**Work request:** Exactly how many lines in this material contain the string "down"? Reply with the number alone.

**Data for this task:**
* * * * * * *

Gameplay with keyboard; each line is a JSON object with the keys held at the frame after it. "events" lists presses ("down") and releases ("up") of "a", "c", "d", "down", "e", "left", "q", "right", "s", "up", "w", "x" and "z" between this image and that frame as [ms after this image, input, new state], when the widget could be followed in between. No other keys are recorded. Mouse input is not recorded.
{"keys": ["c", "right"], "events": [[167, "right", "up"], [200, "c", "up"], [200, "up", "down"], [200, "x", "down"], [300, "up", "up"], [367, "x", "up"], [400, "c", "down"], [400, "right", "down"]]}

* * * * * * *

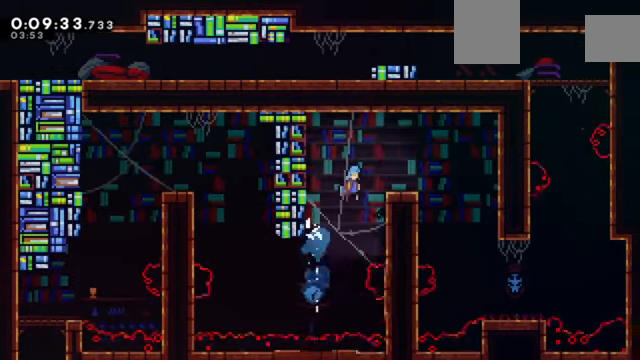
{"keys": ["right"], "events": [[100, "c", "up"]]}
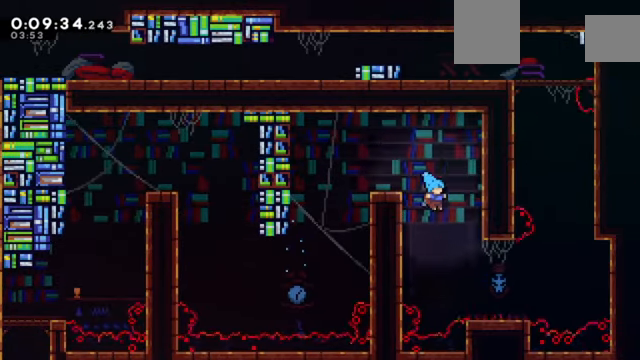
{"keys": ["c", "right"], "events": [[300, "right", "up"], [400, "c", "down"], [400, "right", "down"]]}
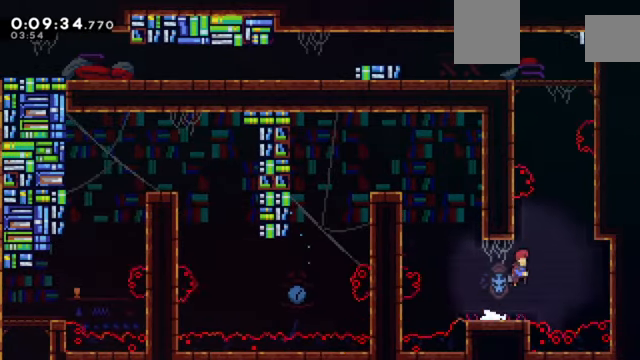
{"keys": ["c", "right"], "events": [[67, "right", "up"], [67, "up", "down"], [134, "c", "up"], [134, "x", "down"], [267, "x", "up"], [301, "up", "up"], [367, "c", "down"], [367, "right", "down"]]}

* * * * * * *

**Exercise result:** 4